→ **AIM OF THE EXERCISE**: Print all of the data exactly, with no line missing.

→ **INPUT RECORDS**:
************

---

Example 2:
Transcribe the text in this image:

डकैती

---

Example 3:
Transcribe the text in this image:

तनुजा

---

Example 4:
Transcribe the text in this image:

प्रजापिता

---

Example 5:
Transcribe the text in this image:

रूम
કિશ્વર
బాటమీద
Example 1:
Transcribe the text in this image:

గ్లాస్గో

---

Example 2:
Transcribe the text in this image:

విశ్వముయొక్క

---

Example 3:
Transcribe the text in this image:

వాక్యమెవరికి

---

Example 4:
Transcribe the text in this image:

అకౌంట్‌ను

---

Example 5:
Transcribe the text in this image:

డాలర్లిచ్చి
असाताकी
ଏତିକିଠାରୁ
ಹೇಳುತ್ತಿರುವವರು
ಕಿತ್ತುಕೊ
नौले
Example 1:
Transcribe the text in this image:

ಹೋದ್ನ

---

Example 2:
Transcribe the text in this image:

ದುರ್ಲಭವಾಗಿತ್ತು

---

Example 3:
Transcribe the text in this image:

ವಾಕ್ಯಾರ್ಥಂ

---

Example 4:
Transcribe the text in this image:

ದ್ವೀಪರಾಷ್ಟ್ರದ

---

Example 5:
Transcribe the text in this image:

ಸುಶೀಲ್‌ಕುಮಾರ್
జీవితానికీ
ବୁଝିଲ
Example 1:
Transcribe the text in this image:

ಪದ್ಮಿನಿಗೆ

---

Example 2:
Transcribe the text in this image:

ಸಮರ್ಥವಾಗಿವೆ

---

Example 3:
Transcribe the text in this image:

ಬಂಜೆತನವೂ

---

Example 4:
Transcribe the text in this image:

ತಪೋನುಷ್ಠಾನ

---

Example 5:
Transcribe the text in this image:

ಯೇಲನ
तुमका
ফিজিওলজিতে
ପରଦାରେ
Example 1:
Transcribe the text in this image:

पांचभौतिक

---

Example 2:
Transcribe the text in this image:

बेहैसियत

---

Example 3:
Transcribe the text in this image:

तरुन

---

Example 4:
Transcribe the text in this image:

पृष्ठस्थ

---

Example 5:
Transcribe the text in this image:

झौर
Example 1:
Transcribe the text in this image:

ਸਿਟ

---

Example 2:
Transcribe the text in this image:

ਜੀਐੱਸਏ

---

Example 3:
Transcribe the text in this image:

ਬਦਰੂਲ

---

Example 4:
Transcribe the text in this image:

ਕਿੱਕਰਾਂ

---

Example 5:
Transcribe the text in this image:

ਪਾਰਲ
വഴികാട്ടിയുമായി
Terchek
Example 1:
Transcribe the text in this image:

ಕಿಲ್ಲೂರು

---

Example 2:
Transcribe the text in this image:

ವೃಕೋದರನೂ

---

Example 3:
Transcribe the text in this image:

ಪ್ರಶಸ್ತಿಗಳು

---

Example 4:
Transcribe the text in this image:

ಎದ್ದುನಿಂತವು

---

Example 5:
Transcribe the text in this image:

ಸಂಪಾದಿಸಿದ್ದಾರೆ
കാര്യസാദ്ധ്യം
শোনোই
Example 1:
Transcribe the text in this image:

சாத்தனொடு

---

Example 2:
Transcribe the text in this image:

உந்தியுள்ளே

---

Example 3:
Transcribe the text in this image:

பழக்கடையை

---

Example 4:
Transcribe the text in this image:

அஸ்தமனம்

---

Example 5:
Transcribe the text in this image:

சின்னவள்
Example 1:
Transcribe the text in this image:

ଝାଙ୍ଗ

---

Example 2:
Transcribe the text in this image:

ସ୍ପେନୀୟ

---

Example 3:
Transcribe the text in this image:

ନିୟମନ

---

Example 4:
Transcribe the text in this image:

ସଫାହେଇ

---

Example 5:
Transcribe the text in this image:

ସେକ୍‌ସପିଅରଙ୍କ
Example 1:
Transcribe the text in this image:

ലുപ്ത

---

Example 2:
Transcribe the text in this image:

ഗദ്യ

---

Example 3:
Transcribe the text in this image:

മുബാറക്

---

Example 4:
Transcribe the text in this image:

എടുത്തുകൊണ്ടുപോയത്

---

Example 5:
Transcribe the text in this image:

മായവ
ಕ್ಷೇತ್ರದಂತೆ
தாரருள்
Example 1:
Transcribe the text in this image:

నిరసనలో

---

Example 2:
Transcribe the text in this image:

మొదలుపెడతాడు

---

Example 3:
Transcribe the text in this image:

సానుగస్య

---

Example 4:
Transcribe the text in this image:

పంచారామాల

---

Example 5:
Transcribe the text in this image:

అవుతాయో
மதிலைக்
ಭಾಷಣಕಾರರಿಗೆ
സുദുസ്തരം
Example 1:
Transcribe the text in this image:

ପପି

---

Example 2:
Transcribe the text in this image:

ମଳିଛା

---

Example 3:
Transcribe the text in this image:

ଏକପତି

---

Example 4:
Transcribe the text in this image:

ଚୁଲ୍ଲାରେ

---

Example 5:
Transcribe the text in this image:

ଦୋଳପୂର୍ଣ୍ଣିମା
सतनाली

************

→ **SOLUTION TO THIS EXERCISE**:
---

Example 2:
Transcribe the text in this image:

डकैती

---

Example 3:
Transcribe the text in this image:

तनुजा

---

Example 4:
Transcribe the text in this image:

प्रजापिता

---

Example 5:
Transcribe the text in this image:

रूम
કિશ્વર
బాటమీద
Example 1:
Transcribe the text in this image:

గ్లాస్గో

---

Example 2:
Transcribe the text in this image:

విశ్వముయొక్క

---

Example 3:
Transcribe the text in this image:

వాక్యమెవరికి

---

Example 4:
Transcribe the text in this image:

అకౌంట్‌ను

---

Example 5:
Transcribe the text in this image:

డాలర్లిచ్చి
असाताकी
ଏତିକିଠାରୁ
ಹೇಳುತ್ತಿರುವವರು
ಕಿತ್ತುಕೊ
नौले
Example 1:
Transcribe the text in this image:

ಹೋದ್ನ

---

Example 2:
Transcribe the text in this image:

ದುರ್ಲಭವಾಗಿತ್ತು

---

Example 3:
Transcribe the text in this image:

ವಾಕ್ಯಾರ್ಥಂ

---

Example 4:
Transcribe the text in this image:

ದ್ವೀಪರಾಷ್ಟ್ರದ

---

Example 5:
Transcribe the text in this image:

ಸುಶೀಲ್‌ಕುಮಾರ್
జీవితానికీ
ବୁଝିଲ
Example 1:
Transcribe the text in this image:

ಪದ್ಮಿನಿಗೆ

---

Example 2:
Transcribe the text in this image:

ಸಮರ್ಥವಾಗಿವೆ

---

Example 3:
Transcribe the text in this image:

ಬಂಜೆತನವೂ

---

Example 4:
Transcribe the text in this image:

ತಪೋನುಷ್ಠಾನ

---

Example 5:
Transcribe the text in this image:

ಯೇಲನ
तुमका
ফিজিওলজিতে
ପରଦାରେ
Example 1:
Transcribe the text in this image:

पांचभौतिक

---

Example 2:
Transcribe the text in this image:

बेहैसियत

---

Example 3:
Transcribe the text in this image:

तरुन

---

Example 4:
Transcribe the text in this image:

पृष्ठस्थ

---

Example 5:
Transcribe the text in this image:

झौर
Example 1:
Transcribe the text in this image:

ਸਿਟ

---

Example 2:
Transcribe the text in this image:

ਜੀਐੱਸਏ

---

Example 3:
Transcribe the text in this image:

ਬਦਰੂਲ

---

Example 4:
Transcribe the text in this image:

ਕਿੱਕਰਾਂ

---

Example 5:
Transcribe the text in this image:

ਪਾਰਲ
വഴികാട്ടിയുമായി
Terchek
Example 1:
Transcribe the text in this image:

ಕಿಲ್ಲೂರು

---

Example 2:
Transcribe the text in this image:

ವೃಕೋದರನೂ

---

Example 3:
Transcribe the text in this image:

ಪ್ರಶಸ್ತಿಗಳು

---

Example 4:
Transcribe the text in this image:

ಎದ್ದುನಿಂತವು

---

Example 5:
Transcribe the text in this image:

ಸಂಪಾದಿಸಿದ್ದಾರೆ
കാര്യസാദ്ധ്യം
শোনোই
Example 1:
Transcribe the text in this image:

சாத்தனொடு

---

Example 2:
Transcribe the text in this image:

உந்தியுள்ளே

---

Example 3:
Transcribe the text in this image:

பழக்கடையை

---

Example 4:
Transcribe the text in this image:

அஸ்தமனம்

---

Example 5:
Transcribe the text in this image:

சின்னவள்
Example 1:
Transcribe the text in this image:

ଝାଙ୍ଗ

---

Example 2:
Transcribe the text in this image:

ସ୍ପେନୀୟ

---

Example 3:
Transcribe the text in this image:

ନିୟମନ

---

Example 4:
Transcribe the text in this image:

ସଫାହେଇ

---

Example 5:
Transcribe the text in this image:

ସେକ୍‌ସପିଅରଙ୍କ
Example 1:
Transcribe the text in this image:

ലുപ്ത

---

Example 2:
Transcribe the text in this image:

ഗദ്യ

---

Example 3:
Transcribe the text in this image:

മുബാറക്

---

Example 4:
Transcribe the text in this image:

എടുത്തുകൊണ്ടുപോയത്

---

Example 5:
Transcribe the text in this image:

മായവ
ಕ್ಷೇತ್ರದಂತೆ
தாரருள்
Example 1:
Transcribe the text in this image:

నిరసనలో

---

Example 2:
Transcribe the text in this image:

మొదలుపెడతాడు

---

Example 3:
Transcribe the text in this image:

సానుగస్య

---

Example 4:
Transcribe the text in this image:

పంచారామాల

---

Example 5:
Transcribe the text in this image:

అవుతాయో
மதிலைக்
ಭಾಷಣಕಾರರಿಗೆ
സുദുസ്തരം
Example 1:
Transcribe the text in this image:

ପପି

---

Example 2:
Transcribe the text in this image:

ମଳିଛା

---

Example 3:
Transcribe the text in this image:

ଏକପତି

---

Example 4:
Transcribe the text in this image:

ଚୁଲ୍ଲାରେ

---

Example 5:
Transcribe the text in this image:

ଦୋଳପୂର୍ଣ୍ଣିମା
सतनाली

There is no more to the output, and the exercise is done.